Well, I expect that if you use it, it will blow up almost immediately. The BCL contains very large amounts of native code, and it must be explicitly modelled in PawPrint for it to execute. An upcoming piece of work will be to allow the user to plug in their own implementations so that they aren’t blocked on the built-in incompleteness.

Overall design

PawPrint is ultimately intended to allow time-travel debugging and control over history. To that end, it maintains an extremely rich internal model of the IL machine. Everything is provenance-tracked; every pointer knows what object/field/method/whatever it’s pointing to, and every byte array knows whether it’s e.g. “a projection of object Foo into raw bytes” vs “just a bunch of bytes the user gave me”. All arithmetic results know whether they are “a sum of raw integers” or “a difference of pointers within the same array” or whatever.

The use of LLMs

Original design is my own, and I started writing it by hand. Sonnet 4.6 came out at some point during this process, and I started using it for reference information about .NET. I also used Gemini 2 Pro to perform fuzzy search through the ECMA-335 spec.

Then in 2026 I got the same LLM psychosis everyone else has, and used Claude Opus 4.6/7 and GPT-5.5 to “complete” it. This was a massive accelerator, and I believe it shaved literally years off the project, at the cost of making the code Claude-shaped in the small.

This project is particularly LLM-suited because there is a reference implementation (.NET 10 itself) and a spec (ECMA-335).

Errors the bots made

Sadly it was still necessary for me to maintain architectural direction during this project. There was only one place where I completely abdicated a complex architectural decision to GPT-5.5 because I was too lazy to decide myself, and that was a disaster which I ended up completely rewriting by hand.

That decision was about the handling of the fact that native code and some unsafe casts require genuine byte arrays to compute a result, and there’s a bunch of Unsafe.As calls in the BCL which make make it hard to avoid laundering provenance-tracked pointers through flat bytes. I religiously track provenance in PawPrint.
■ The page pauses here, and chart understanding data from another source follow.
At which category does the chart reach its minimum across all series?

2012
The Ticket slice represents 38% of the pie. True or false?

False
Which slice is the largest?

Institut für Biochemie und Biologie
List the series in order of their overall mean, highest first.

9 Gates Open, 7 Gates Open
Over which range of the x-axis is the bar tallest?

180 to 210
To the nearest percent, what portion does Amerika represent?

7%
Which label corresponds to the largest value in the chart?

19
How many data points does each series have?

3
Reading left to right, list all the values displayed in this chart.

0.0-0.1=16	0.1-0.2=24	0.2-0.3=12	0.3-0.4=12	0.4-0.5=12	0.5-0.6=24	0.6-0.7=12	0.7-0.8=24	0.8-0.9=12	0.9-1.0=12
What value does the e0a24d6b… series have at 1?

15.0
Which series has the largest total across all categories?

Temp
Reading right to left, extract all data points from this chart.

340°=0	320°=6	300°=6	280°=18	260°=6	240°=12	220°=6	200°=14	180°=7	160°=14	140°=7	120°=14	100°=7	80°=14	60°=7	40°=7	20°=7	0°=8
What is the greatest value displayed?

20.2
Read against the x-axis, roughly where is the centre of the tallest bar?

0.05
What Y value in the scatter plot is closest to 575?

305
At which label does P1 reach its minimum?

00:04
GPT-5.5 chose to represent arrays as being located in specific locations in memory, by assigning them fake addresses in a certain range. This got more and more unwieldy over time, and arithmetic operations on them became annoying because we lost their provenance as soon as we decided there was a genuine integer representing their location. Eventually I tore that out and replaced those integers with synthetic “I am the address of heap object Foo” markers; arithmetic on such objects will generally crash PawPrint, but that’s fine because the resulting integer values are generally undefined by .NET anyway. (There is specific support for performing arithmetic on pointers known to be within the same array.)